El flujo en materiales relativamente secos comprende en primer lugar a los fragmentos de roca, desde los muy rápidos (avalancha) hasta los que ocurren lentamente. Afecta a grandes masas de fragmentos y suelen ser de catastróficas consecuencias. En segundo lugar se puede encontrar deslizamientos producidos por la licuación de la estructura de los loess, asociado muchas veces a temblores.

Los flujos de tierra (materiales no demasiados húmedos) generalmente ocurren al pie de los deslizamientos del tipo rotacional en el cuerpo del talud. Por lo común estos deslizamientos retienen a la vegetación original, así como la estratigrafía y aspecto general de la formación en la que ocurrió el deslizamiento.

Los flujos de tierra de suelos granulares finos son típicos de formaciones costeras y se asocian generalmente a la erosión marina y a fluctuaciones repetidas de la presión de poros debido a la ascenso y descenso del nivel de agua con las mareas. Se originan con procesos análogos a la licuación.

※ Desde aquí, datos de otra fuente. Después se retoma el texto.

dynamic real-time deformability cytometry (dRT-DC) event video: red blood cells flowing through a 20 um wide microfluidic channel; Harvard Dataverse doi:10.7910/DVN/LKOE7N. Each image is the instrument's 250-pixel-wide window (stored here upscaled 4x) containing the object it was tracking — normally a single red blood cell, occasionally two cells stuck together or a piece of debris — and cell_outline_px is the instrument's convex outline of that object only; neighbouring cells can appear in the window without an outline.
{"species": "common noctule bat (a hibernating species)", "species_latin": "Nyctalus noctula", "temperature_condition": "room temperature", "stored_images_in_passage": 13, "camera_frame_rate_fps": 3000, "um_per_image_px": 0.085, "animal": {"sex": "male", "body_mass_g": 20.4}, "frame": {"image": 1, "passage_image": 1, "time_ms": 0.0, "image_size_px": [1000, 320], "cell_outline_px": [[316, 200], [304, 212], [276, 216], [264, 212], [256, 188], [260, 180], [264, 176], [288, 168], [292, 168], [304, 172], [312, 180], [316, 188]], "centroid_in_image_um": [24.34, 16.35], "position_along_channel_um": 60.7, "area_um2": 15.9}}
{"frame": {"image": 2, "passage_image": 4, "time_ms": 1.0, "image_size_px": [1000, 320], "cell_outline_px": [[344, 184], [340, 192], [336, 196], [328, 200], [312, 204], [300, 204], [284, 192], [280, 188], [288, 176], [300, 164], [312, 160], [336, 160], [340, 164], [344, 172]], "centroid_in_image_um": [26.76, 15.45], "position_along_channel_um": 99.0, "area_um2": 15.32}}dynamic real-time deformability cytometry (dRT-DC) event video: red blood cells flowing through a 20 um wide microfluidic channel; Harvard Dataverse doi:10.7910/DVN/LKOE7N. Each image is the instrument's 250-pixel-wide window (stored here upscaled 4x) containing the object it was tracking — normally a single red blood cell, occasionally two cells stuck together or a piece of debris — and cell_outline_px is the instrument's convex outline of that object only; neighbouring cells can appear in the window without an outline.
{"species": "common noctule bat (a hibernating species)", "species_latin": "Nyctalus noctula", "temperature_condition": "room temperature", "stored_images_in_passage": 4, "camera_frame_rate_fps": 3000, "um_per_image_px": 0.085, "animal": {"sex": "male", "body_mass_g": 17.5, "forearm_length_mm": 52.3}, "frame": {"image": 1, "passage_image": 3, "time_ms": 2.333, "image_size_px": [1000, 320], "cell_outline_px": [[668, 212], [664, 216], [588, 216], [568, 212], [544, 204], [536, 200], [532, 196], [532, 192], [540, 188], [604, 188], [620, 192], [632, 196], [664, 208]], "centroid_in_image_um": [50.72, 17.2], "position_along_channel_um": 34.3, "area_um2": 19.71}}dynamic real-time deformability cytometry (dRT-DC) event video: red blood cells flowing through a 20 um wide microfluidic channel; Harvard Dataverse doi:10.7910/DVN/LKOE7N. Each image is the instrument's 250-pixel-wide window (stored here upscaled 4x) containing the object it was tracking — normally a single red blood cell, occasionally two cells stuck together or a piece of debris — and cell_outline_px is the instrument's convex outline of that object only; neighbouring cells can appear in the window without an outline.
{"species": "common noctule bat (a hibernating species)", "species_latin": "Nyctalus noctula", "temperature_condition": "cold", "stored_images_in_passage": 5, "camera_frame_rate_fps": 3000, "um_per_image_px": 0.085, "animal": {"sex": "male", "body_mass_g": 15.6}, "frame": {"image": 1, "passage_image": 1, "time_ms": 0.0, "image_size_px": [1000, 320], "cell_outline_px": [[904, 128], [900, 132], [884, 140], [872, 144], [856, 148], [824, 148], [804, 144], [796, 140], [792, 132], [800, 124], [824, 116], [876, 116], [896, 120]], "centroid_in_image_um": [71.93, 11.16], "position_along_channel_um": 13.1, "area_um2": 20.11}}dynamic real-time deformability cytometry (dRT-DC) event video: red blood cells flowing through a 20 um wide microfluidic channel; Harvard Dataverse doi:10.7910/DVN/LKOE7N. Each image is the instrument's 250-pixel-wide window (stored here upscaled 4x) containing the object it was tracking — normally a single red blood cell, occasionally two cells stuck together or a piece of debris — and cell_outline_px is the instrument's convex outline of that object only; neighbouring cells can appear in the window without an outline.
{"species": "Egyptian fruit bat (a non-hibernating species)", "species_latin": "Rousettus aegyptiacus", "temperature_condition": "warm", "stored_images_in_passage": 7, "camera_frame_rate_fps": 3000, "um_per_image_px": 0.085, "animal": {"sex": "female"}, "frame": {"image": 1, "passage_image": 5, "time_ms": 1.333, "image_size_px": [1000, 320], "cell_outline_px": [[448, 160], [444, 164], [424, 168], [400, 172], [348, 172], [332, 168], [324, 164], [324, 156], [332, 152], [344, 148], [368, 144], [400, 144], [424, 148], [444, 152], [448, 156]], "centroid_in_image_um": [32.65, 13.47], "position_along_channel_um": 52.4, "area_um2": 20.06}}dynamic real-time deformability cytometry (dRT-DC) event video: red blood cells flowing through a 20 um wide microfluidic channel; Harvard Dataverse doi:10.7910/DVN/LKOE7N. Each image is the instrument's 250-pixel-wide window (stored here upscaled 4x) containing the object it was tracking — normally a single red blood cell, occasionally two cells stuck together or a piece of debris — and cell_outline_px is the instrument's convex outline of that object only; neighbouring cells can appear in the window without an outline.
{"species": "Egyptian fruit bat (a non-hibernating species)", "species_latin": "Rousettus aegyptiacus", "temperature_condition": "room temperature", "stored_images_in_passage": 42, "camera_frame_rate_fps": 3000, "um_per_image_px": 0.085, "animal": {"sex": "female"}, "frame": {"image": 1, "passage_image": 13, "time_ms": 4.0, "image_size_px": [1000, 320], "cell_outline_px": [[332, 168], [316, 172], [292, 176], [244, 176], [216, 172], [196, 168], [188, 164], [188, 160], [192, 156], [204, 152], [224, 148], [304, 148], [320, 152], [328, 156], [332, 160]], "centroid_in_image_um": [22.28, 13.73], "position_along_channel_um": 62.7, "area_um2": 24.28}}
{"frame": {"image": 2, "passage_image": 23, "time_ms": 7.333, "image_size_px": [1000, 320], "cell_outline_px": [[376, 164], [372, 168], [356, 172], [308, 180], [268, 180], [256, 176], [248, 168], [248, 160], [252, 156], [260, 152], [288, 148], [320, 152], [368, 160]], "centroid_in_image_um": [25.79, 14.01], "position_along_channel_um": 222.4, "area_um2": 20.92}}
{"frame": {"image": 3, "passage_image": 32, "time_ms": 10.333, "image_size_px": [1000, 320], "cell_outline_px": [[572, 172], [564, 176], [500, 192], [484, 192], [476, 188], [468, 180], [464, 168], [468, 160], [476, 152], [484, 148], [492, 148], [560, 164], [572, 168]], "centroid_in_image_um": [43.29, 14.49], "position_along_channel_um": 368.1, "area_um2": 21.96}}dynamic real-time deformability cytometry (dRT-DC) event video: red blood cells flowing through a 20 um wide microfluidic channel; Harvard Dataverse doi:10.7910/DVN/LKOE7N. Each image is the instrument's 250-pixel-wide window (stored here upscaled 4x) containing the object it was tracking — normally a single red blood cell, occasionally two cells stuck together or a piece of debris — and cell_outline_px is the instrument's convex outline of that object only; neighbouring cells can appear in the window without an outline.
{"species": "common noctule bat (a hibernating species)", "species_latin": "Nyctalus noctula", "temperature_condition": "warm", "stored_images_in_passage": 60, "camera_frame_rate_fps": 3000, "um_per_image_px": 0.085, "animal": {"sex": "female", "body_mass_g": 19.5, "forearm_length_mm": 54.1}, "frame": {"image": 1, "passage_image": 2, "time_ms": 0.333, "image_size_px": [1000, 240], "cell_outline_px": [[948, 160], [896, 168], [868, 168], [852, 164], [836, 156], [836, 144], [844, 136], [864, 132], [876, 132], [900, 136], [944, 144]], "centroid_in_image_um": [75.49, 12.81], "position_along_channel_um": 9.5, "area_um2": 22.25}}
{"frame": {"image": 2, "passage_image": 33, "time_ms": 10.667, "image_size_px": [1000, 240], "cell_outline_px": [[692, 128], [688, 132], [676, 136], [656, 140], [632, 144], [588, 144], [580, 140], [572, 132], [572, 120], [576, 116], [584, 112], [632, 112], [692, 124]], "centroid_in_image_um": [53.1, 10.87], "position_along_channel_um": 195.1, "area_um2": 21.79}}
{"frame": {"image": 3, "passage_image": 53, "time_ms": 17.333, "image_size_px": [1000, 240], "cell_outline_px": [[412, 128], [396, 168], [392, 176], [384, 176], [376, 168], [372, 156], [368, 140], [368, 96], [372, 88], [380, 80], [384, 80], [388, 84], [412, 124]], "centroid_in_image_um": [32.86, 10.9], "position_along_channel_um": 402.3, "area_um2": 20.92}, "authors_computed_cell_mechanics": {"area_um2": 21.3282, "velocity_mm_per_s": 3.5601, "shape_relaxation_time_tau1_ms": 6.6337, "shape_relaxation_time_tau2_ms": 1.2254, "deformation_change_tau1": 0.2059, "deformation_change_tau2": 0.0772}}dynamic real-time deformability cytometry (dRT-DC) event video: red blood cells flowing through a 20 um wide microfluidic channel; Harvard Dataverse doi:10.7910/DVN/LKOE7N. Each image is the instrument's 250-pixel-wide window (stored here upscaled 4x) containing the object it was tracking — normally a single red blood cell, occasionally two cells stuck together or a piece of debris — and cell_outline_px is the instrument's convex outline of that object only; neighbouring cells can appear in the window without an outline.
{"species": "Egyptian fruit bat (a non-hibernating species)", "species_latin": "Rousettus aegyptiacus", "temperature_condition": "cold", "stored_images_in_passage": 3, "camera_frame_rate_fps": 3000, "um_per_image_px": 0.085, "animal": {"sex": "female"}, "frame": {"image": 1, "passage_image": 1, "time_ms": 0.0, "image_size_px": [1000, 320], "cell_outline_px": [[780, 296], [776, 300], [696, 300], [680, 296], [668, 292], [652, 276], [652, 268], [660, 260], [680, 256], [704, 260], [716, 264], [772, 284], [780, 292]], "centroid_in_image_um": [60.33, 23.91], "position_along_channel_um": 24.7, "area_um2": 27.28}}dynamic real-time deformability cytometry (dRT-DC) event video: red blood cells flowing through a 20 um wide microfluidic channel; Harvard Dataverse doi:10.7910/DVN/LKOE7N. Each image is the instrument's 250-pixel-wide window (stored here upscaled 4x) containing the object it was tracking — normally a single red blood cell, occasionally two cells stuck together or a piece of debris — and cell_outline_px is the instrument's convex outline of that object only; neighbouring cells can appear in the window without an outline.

En los flujos de lodo, el deslizamiento ocurre en materiales finos con muy alto contenido de agua. La forma típica del deslizamiento es análoga al avance de un glaciar y la velocidad de desplazamiento puede variar desde unos pocos centímetros por año hasta la correspondiente a deslizamientos catastróficos. En los flujos lentos es común que en la velocidad del movimiento influyan las variaciones estacionales del clima, en tanto que los flujos rápidos suelen seguir épocas de violenta precipitación pluvial.

Los flujos de lodo muy rápidos se presentan muchas veces en los taludes naturales de las que se ha removido la cobertura vegetal por alguna razón comenzando en muy modestas proporciones y creciendo rápidamente transportando el suelo sobre el que pasa, formándose auténticos ríos de lodo.